Jim had been wondering for years if God might call him to a ministry focused on the needs and concerns of those who are gay. Now the time seemed right. In Jim's typical cautious way, he first talked privately with a number of pastors and other leaders in the CRC. "Their encouragement," Jim remembers, "really pushed me to pursue my dream to help the church become more welcoming of gay people. I received a lot support from church leaders who said 'yes, the church has been neglecting this issue for too long.'"
One of those leaders was the director of the counseling center at Calvin College. He invited Jim to give a lecture as part of an annual series on sexuality at Calvin College in February 1992. Advertised on posters around campus, Jim's presentation was titled, "What Would You Say If You Knew I Was Gay?" While there were only about 70 people in the room, among them were a reporter from the student newspaper and a reporter from a conservative religious news service. Word about Jim's radical testimony spread, and two months later The Grand Rapids Press and the CRC's national magazine The Banner ran stories about Jim's proclamation that he's gay and believes it's okay with God.
This publicity helped to launch a new ministry for Jim that included individual pastoral counseling, leadership of groups for LGBT Christians, and education in churches and colleges.

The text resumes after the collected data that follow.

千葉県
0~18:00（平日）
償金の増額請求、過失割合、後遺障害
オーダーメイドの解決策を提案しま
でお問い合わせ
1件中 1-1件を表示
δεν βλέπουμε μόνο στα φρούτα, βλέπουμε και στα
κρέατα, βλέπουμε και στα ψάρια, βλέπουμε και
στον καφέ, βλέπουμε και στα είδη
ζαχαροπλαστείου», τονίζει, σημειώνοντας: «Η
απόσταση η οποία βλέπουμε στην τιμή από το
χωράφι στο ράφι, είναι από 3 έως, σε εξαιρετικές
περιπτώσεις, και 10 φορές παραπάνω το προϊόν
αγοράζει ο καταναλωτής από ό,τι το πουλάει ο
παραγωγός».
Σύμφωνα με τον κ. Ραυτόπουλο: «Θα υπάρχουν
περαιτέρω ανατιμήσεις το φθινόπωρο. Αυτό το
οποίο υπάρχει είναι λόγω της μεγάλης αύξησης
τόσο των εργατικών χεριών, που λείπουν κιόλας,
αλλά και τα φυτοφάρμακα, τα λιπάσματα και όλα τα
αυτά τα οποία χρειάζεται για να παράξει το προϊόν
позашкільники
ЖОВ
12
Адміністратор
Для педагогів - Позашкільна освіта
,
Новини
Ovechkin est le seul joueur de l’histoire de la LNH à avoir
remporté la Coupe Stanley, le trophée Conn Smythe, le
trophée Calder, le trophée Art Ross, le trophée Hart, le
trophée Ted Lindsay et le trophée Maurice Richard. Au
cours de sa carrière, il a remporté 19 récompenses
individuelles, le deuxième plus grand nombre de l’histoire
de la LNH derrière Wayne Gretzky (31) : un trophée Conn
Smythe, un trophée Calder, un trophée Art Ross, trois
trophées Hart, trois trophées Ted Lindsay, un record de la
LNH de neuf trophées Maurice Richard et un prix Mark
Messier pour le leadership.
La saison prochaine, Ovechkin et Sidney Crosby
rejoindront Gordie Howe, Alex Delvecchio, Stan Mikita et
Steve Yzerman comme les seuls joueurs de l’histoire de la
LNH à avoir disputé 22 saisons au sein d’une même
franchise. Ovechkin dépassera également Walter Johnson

A number of volunteers helped Jim create a formal nonprofit organization as a foundation for this emerging ministry, and for a period of time this ministry was Jim's full-time job.
In 1998 Jim's public affirmation of gay unions led the Christian Reformed Church to release him from the ordained ministry. Jim still bears the scars of this rejection by the church that he loved and served. That same year he began working part-time as a chaplain at Spectrum Health in addition to his LGBT ministry. He continues to find both ministries immensely fulfilling — and challenging.

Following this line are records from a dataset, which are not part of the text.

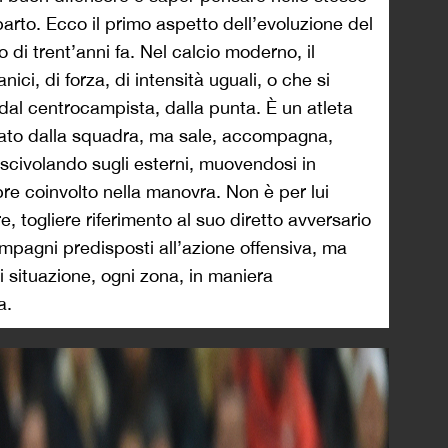
rto. Ecco il primo aspetto dell’evoluzione del
o di trent’anni fa. Nel calcio moderno, il
nici, di forza, di intensità uguali, o che si
 dal centrocampista, dalla punta. È un atleta
egato dalla squadra, ma sale, accompagna,
 scivolando sugli esterni, muovendosi in
re coinvolto nella manovra. Non è per lui
e, togliere riferimento al suo diretto avversario
mpagni predisposti all’azione offensiva, ma
ni situazione, ogni zona, in maniera
a.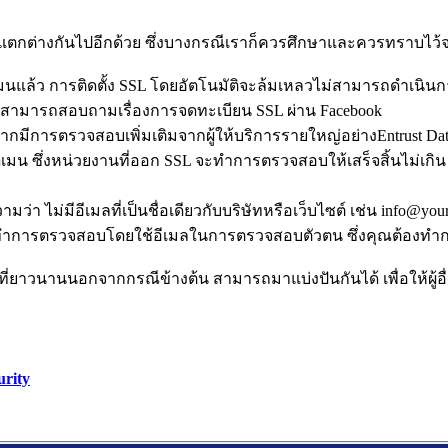
L แตกต่างกันไปอีกด้วย ซึ่งบางกรณีเราก็ควรศึกษาและควรทราบไว้จ
ดเมนแล้ว การติดตั้ง SSL โดยอัตโนมัติจะล้มเหลวไม่สามารถดำเนินกา
 สามารถสอบถามเรื่องการจดทะเบียน SSL ผ่าน Facebook
องจากมีการตรวจสอบเพิ่มเติมจากผู้ให้บริการรายใหญ่อย่างEntrust D
โดเมน ซึ่งหน่วยงานที่ออก SSL จะทำการตรวจสอบให้เสร็จสิ้นไม่เกิน
มว่า ไม่มีอีเมลที่เป็นชื่อเดียวกับบริษัทหรือเว็บไซต์ เช่น info@you
ต้องทำการตรวจสอบโดยใช้อีเมลในการตรวจสอบตัวตน ซึ่งคุณต้องทำก
ยาวนานนอกจากกรณีข้างต้น สามารถมาแบ่งปันกันได้ เพื่อให้ผู้อื่
urity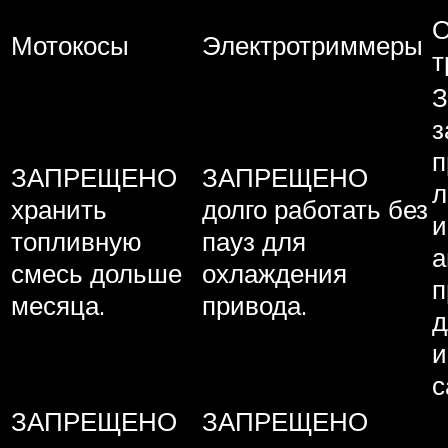
Мотокосы
Электротриммеры
т
з
п
ЗАПРЕЩЕНО
ЗАПРЕЩЕНО
л
хранить
долго работать без
и
топливную
пауз для
а
смесь дольше
охлаждения
п
месяца.
привода.
д
и
с
ЗАПРЕЩЕНО
ЗАПРЕЩЕНО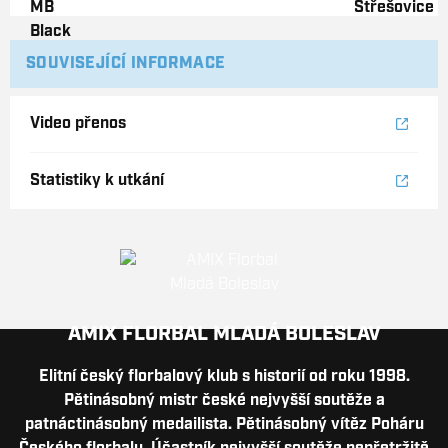
SOUVISEJÍCÍ INFORMACE
Video přenos
Statistiky k utkání
AMIX FLORBAL MLADÁ BOLESLAV
Elitní český florbalový klub s historií od roku 1998.
Pětinásobný mistr české nejvyšší soutěže a
patnáctinásobný medailista. Pětinásobný vítěz Poháru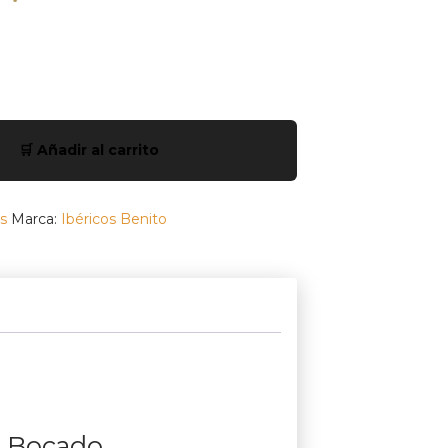
🛒 Añadir al carrito
s
Marca:
Ibéricos Benito
a Bocado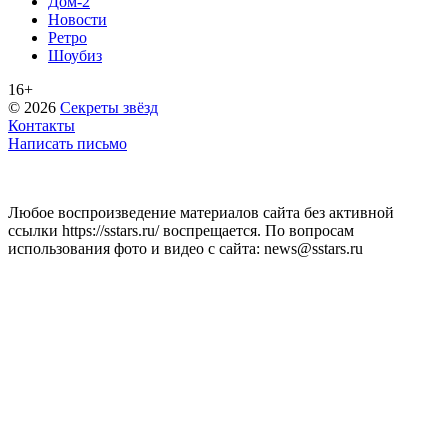
Дом-2
Новости
Ретро
Шоубиз
16+
© 2026
Секреты звёзд
Контакты
Написать письмо
Любое воспроизведение материалов сайта без активной
ссылки https://sstars.ru/ воспрещается. По вопросам
использования фото и видео с сайта: news@sstars.ru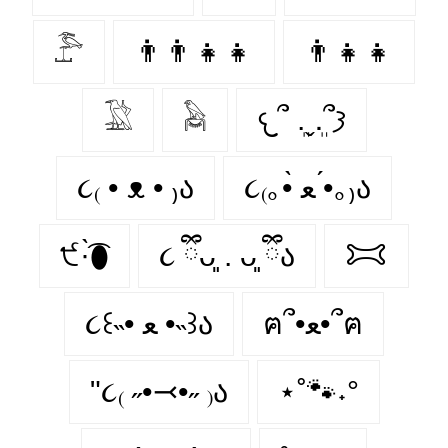
𓅤
👨‍👨‍👧‍👧
👨‍👧‍👧
𓅁
𓅉
𐔌՞ ܸ.ˬ.ܸ՞𐦯
૮₍ • ᴥ • ₎ა
૮₍｡•̀ ﻌ •́｡₎ა
੯·̀͡⬮
૮ ྀིᴗ͈ . ᴗ͈ ྀིა
𐂯
ฅ՞•ﻌ•՞ฅ
૮꒰˵• ﻌ •˵꒱ა
"૮₍ ˶•⤙•˶ ₎ა
⋆˚🐾˖°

In May 2001, the Triangle Foundation granted Jim a Catalyst Award for outstanding service to the LGBT community. Later that year Jim worked with volunteers to form GIFT as a new, improved platform for ministry. In 2005, Plymouth United Church of Christ granted Jim ministerial standing in the UCC, a historic mainline Christian denomination that affirms marriage rights for gay couples. And in 2008, after several years of part-time professional coursework, Jim became a Board Certified Chaplain with the Association of Professional Chaplains.
When asked about one of his most memorable experiences in LGBT ministry, he recalled visiting a suicidal young man in a local psychiatric hospital. Jim addressed his concerns about being a gay Christian, and later the man attended monthly programs led by Jim.
"He became active in GIFT and got to know other devout gay Christians, but eventually moved outside of West Michigan," Jim said. "A year or so later I received a letter from him in the mail saying, 'Jim, if it hadn't been for your ministry I wouldn't be alive today.' It's beautiful to see people become healthy and be at peace with themselves and God."
Today, 20 years after his LGBT ministry began, Jim is optimistic about society and the church becoming more accepting. "It is becoming increasingly rare to see church study reports with titles such as 'The Problem of Homosexuality.' In addition, I was recently invited to speak in a pastors' conference titled, 'Dialogue with Gay Christians.' What an improvement! So with a gradual changing view of LGBT people, there is also a change in the framing of messages."
Jim feels good about the future and still draws hope from one of his favorite Bible verses that he meditated on in his darkest moments, John 10:10, where Jesus says, "I have come that you might have life and have it abundantly."
"That was the verse that kept me going through all of my years of depression, and that's what I hold out to people," he says. "God has something better for you."